On 30 May 2008 a single judge
decision of the Federal Court handed down (Hoy Mobile Pty Ltd v Allphones
Retail Pty Ltd (No 2)) appears to contradict the position in
Ketchell. The reasons given by Justice Rares in Hoy most likely point to
what the outcome of the appeal to the High Court will be in Ketchell.
Part of the background in the
Allphones case was that Allphones wanted to terminate its franchise
agreement with the franchisee; the franchisee resisted. The franchisor asserted
that it was not bound to an agreement with the franchisee, Hoy, arguing its
franchise agreement with Hoy was void because of the franchisor’s own
contravention of the disclosure provision in clause 11 of the Code.
The court found that the franchise
agreement was not void because of the franchisor’s failure, before the agreement
was entered into, to comply with the disclosure provisions of the Code, and that
Ketchell should not be followed. The court rejected Allphones’ assertion
and stated the intention of the Code was to protect the position of franchisees,
not to remove their capacity to enforce rights against their franchisor.
Allphones also attempted to terminate
its franchise agreement with Hoy on the basis of what’s described as fraudulent
conduct by the franchisee. That conduct involved the unlocking of certain
pre-paid mobile telephones from particular mobile carriers to enable a consumer
to use the mobile telephone with a carrier of the consumer’s choice, not the
carrier to which that phone was “locked” to. This was contrary to the franchise
agreement and enabled the phones to be sold for a higher price, and there was no
proper accounting of this by Hoy to the franchisor.
The franchisee didn’t deny the
conduct, but resisted the franchisor’s attempt to terminate the franchise. The
franchisee claimed serious breaches of its franchise agreement by Allphones. For
example, Hoy claimed Allphones couldn’t terminate the agreement because
Allphones shortchanged Hoy and other franchisees on commissions payable to Hoy
and other payable under the agreement.

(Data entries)
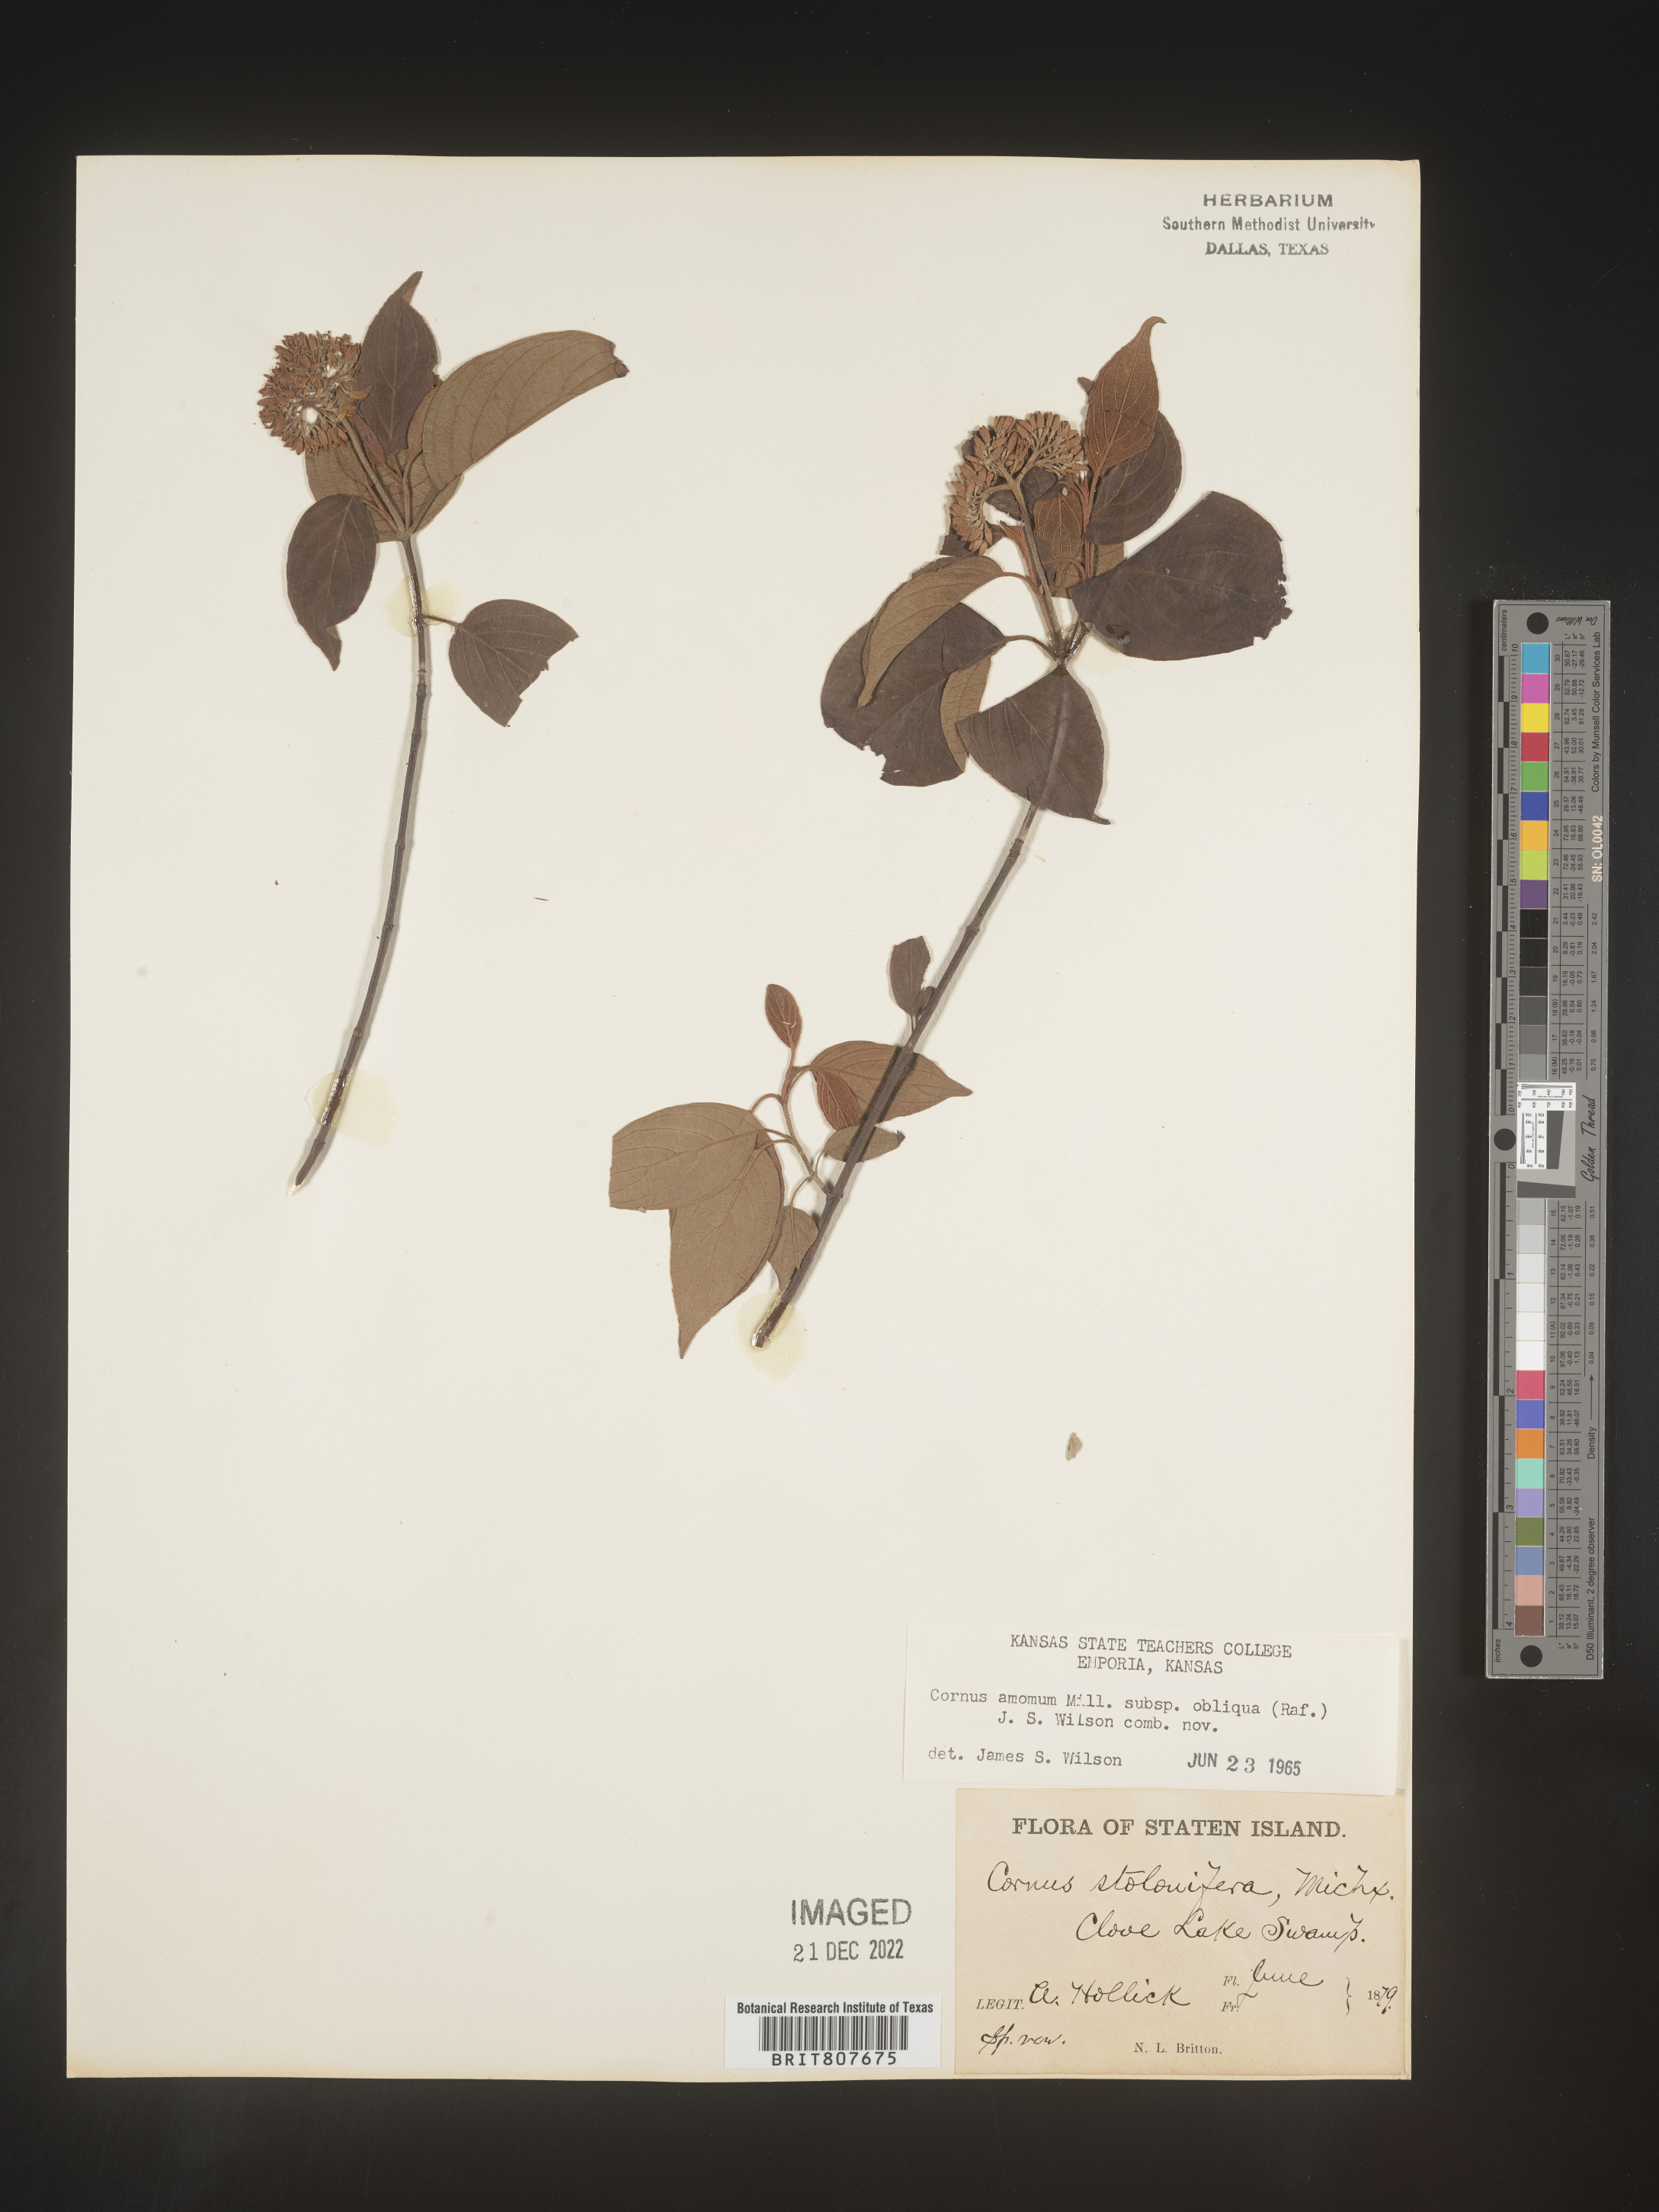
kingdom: Plantae
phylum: Tracheophyta
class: Magnoliopsida
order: Cornales
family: Cornaceae
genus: Cornus
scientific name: Cornus obliqua
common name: Pale dogwood
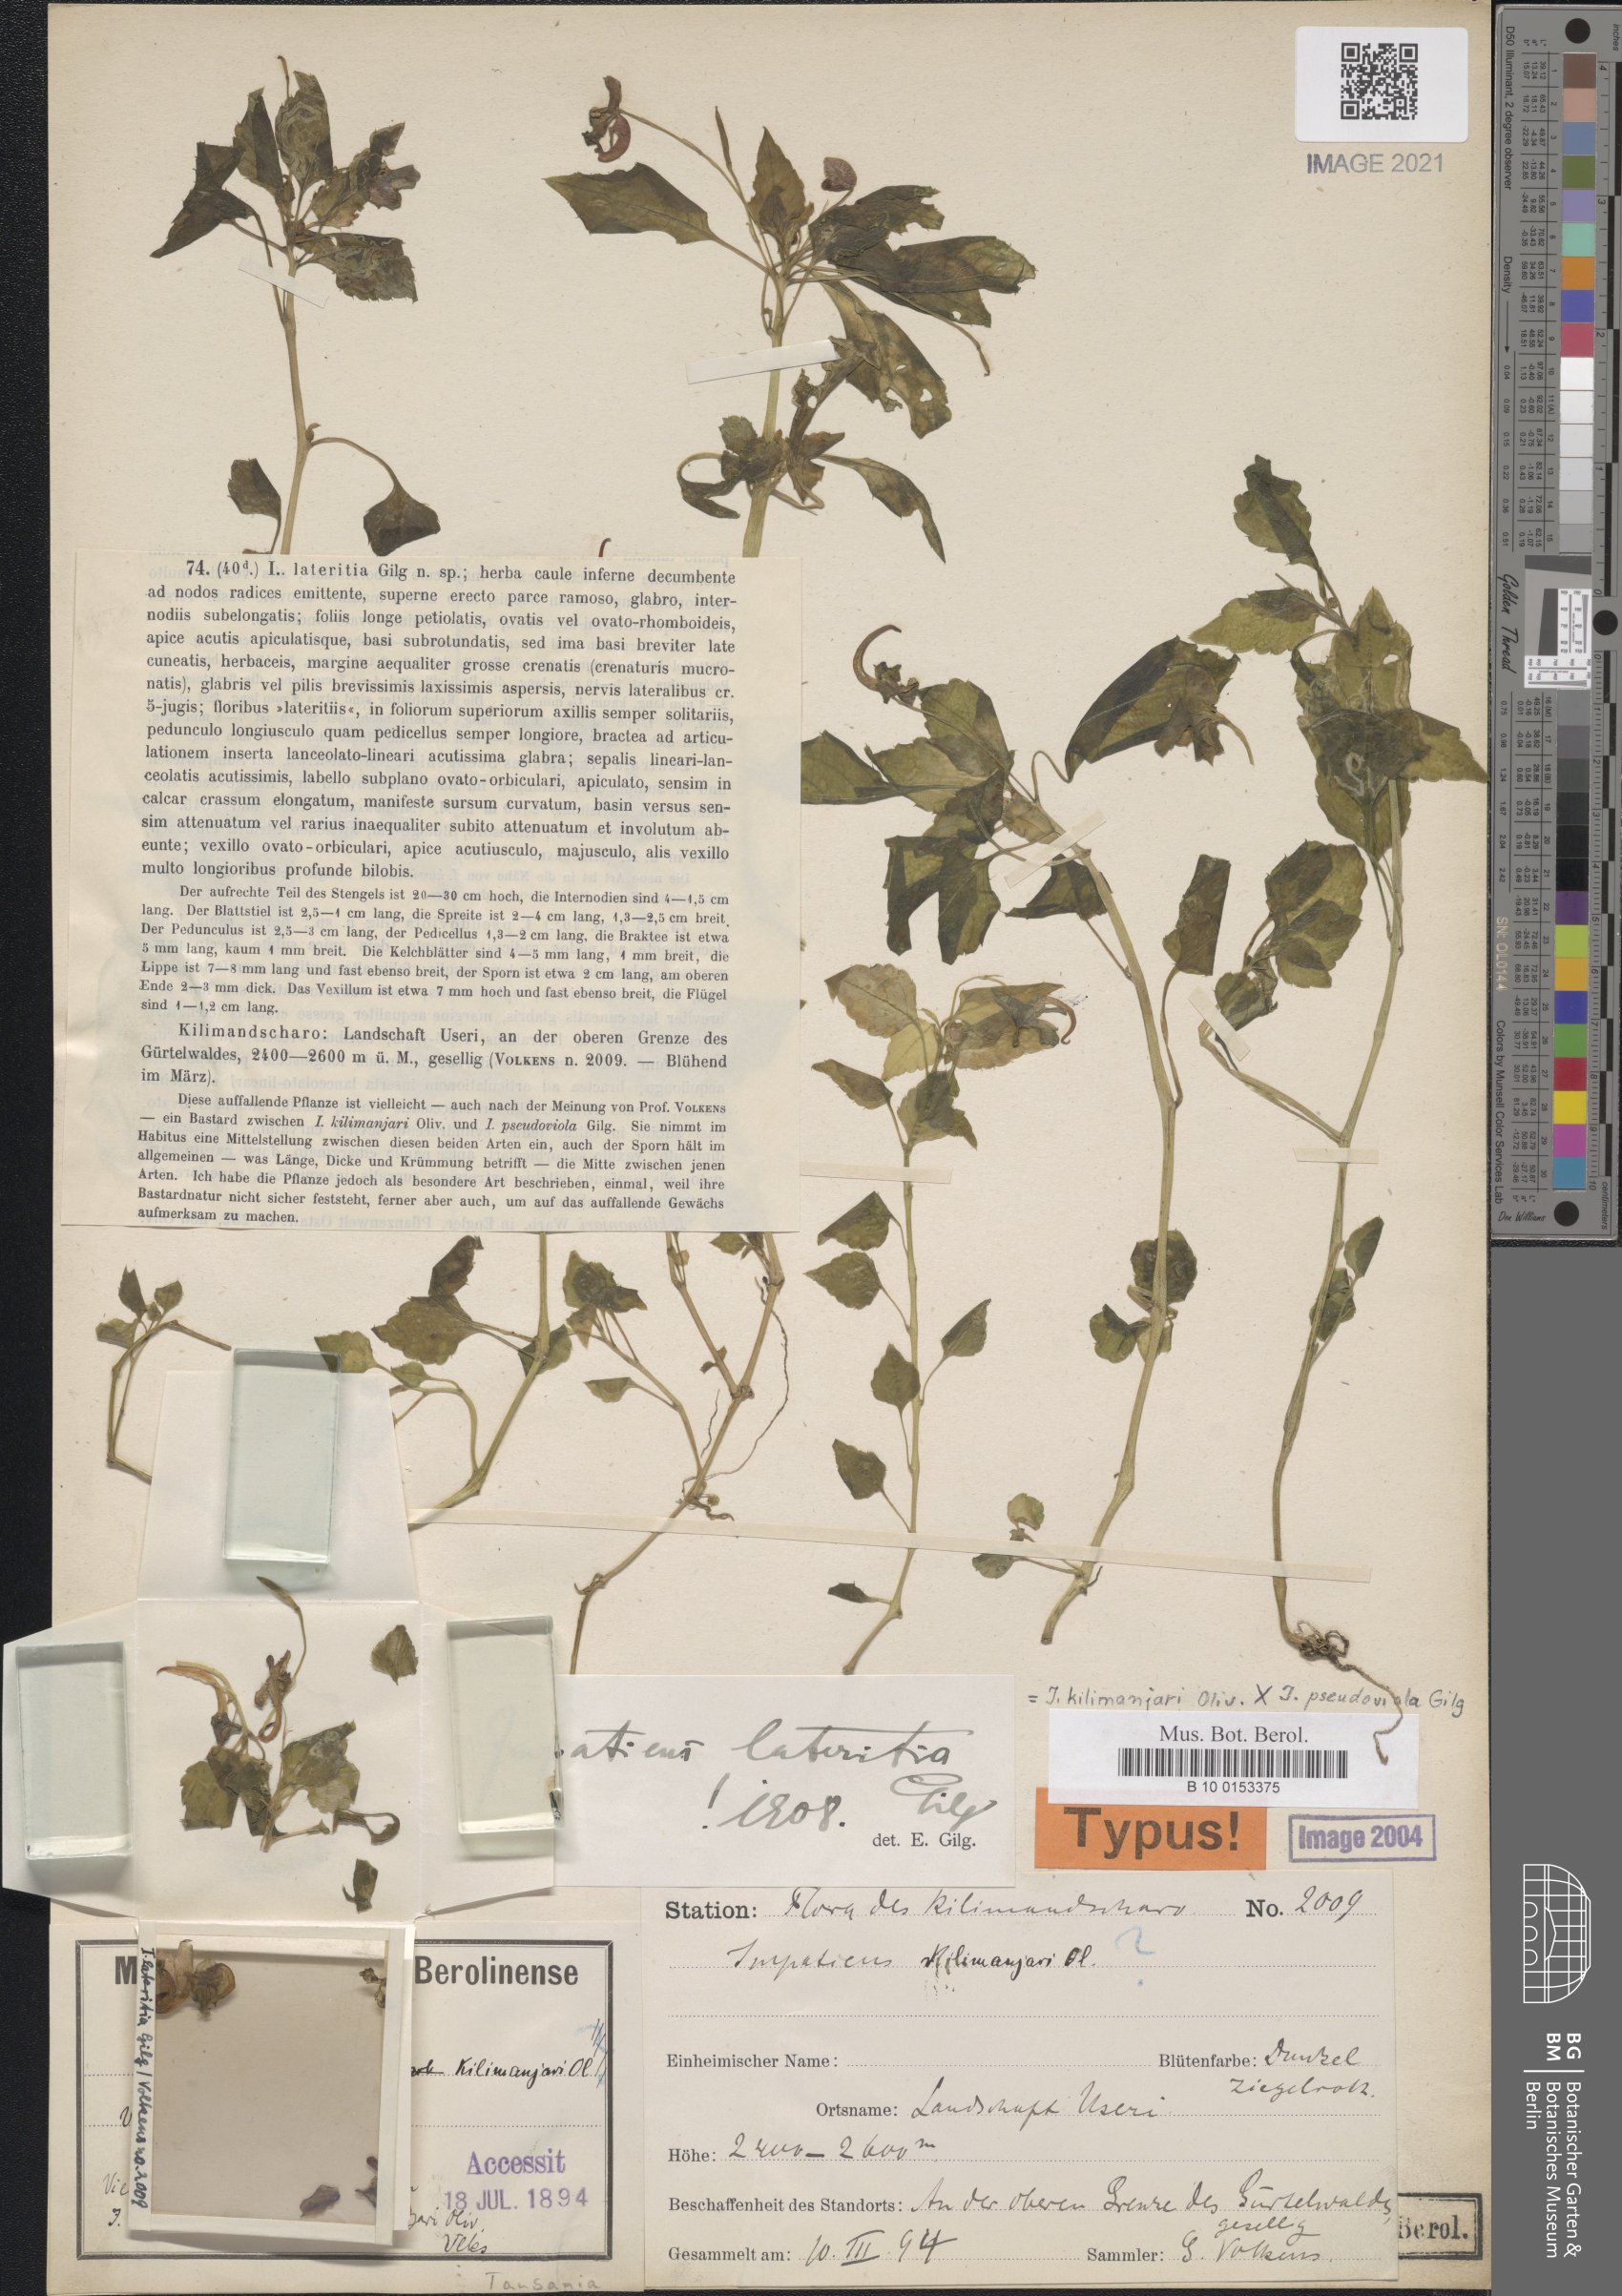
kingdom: Plantae
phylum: Tracheophyta
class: Magnoliopsida
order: Ericales
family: Balsaminaceae
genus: Impatiens
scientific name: Impatiens lateritia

Aim of the exercise.
Reproduce the excerpt about the Allphones franchise case above in full, word for word.

Finished exercise.
On 30 May 2008 a single judge
decision of the Federal Court handed down (Hoy Mobile Pty Ltd v Allphones
Retail Pty Ltd (No 2)) appears to contradict the position in
Ketchell. The reasons given by Justice Rares in Hoy most likely point to
what the outcome of the appeal to the High Court will be in Ketchell.
Part of the background in the
Allphones case was that Allphones wanted to terminate its franchise
agreement with the franchisee; the franchisee resisted. The franchisor asserted
that it was not bound to an agreement with the franchisee, Hoy, arguing its
franchise agreement with Hoy was void because of the franchisor’s own
contravention of the disclosure provision in clause 11 of the Code.
The court found that the franchise
agreement was not void because of the franchisor’s failure, before the agreement
was entered into, to comply with the disclosure provisions of the Code, and that
Ketchell should not be followed. The court rejected Allphones’ assertion
and stated the intention of the Code was to protect the position of franchisees,
not to remove their capacity to enforce rights against their franchisor.
Allphones also attempted to terminate
its franchise agreement with Hoy on the basis of what’s described as fraudulent
conduct by the franchisee. That conduct involved the unlocking of certain
pre-paid mobile telephones from particular mobile carriers to enable a consumer
to use the mobile telephone with a carrier of the consumer’s choice, not the
carrier to which that phone was “locked” to. This was contrary to the franchise
agreement and enabled the phones to be sold for a higher price, and there was no
proper accounting of this by Hoy to the franchisor.
The franchisee didn’t deny the
conduct, but resisted the franchisor’s attempt to terminate the franchise. The
franchisee claimed serious breaches of its franchise agreement by Allphones. For
example, Hoy claimed Allphones couldn’t terminate the agreement because
Allphones shortchanged Hoy and other franchisees on commissions payable to Hoy
and other payable under the agreement.